Il suo nome è Giovanna Massei, ecologa di altissimo livello con sede a York, in Inghilterra. Si è laureata all’Università di Firenze e ha conseguito il dottorato all’Università di Aberdeen, in Scozia.

Ha oltre 25 anni di esperienza negli approcci incruenti e non letali di mitigazione dei conflitti uomo-fauna selvatica. Lavora sulla gestione della fauna selvatica e sul controllo della fertilità, sul comportamento degli animali e sui cani randagi o inselvatichiti. Autrice di più di 120 articoli scientifici, è editore associato della rivista Human-Wildlife Interactions oltre che consulente scientifico per l’EAZA Group sulla contraccezione degli animali negli zoo.
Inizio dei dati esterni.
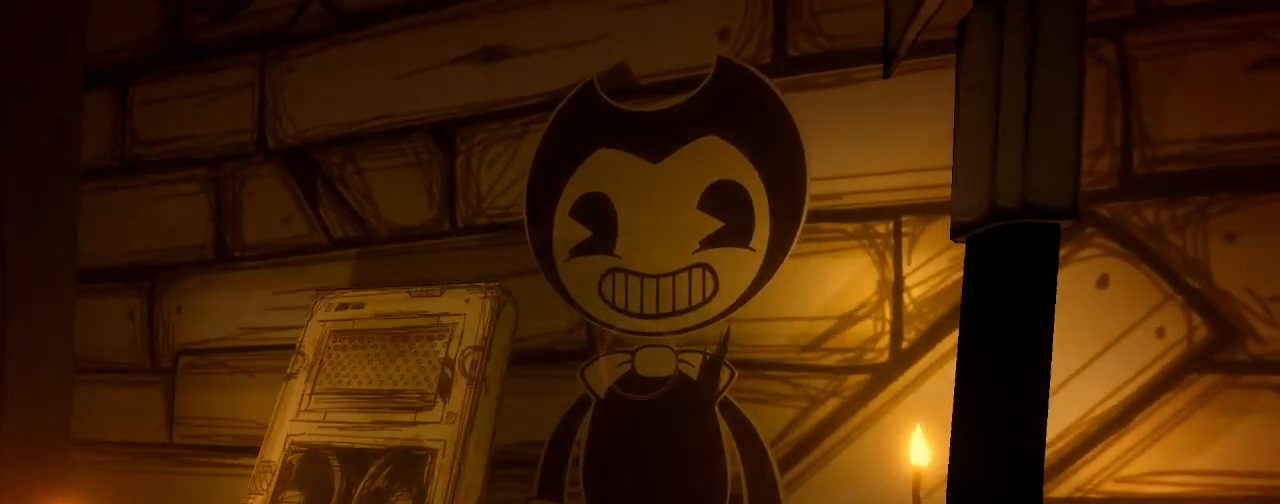
{"keys": [], "mouse": [], "events": [[133, "e", "down"], [233, "e", "up"]]}
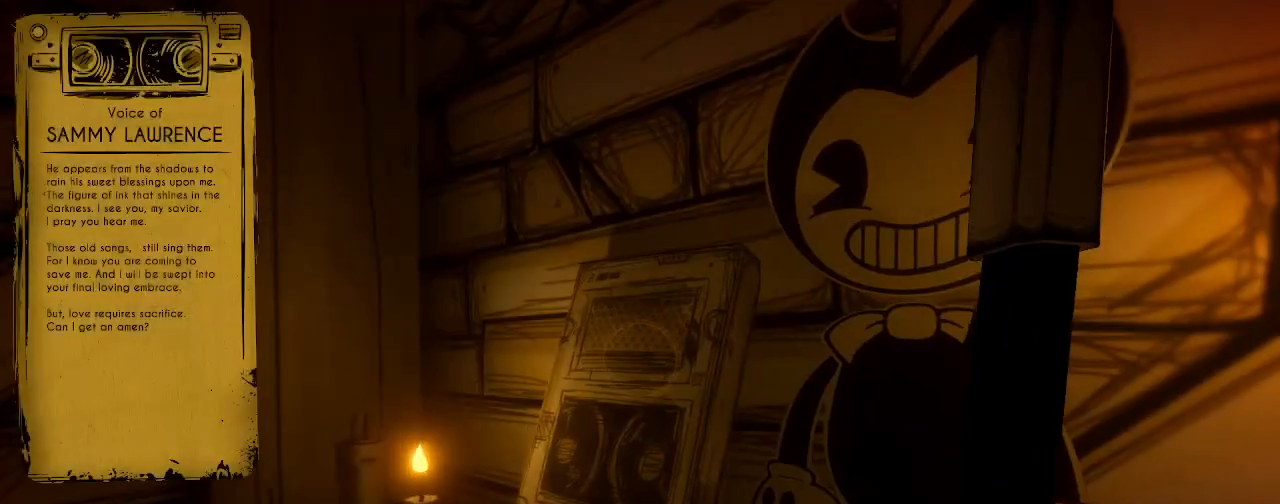
{"keys": [], "mouse": [], "events": []}
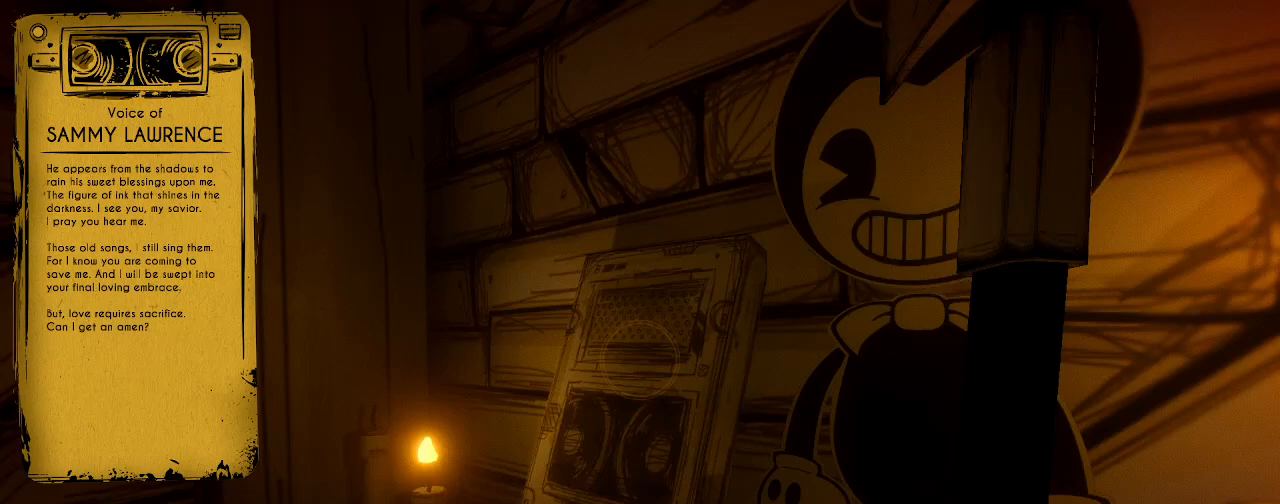
{"keys": [], "mouse": [], "events": []}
È membro dell’Animal and Plant Health Agency (APHA)[1], un’agenzia esecutiva del Dipartimento inglese per l’Ambiente, l’Alimentazione e gli Affari Rurali, che lavora anche per conto del governo scozzese e di quello gallese. Ha collaborato sia con agenzie governative che con organizzazioni non governative, e con partner accademici nel Regno Unito e nei paesi che includono Montserrat (isola delle Piccole Antille nel mar dei Caraibi) India, Italia, Spagna, Hong Kong (Cina), Marocco, Nepal e Stati Uniti. Nel 2010 Giovanna ha organizzato a York l’8° Simposio Internazionale su cinghiali e altri suidi e, nel 2012, sempre a York, ha guidato la 1 ° Conferenza Internazionale sulla gestione della popolazione canina.[2]

Daini (Dama dama)

Daini (Dama dama)

La Dottoressa Giovanna Massei è disponibile a lavorare sui Colli Euganei per garantire agli agricoltori il rispetto del loro lavoro e per restituire agli animali e al Parco la dignità.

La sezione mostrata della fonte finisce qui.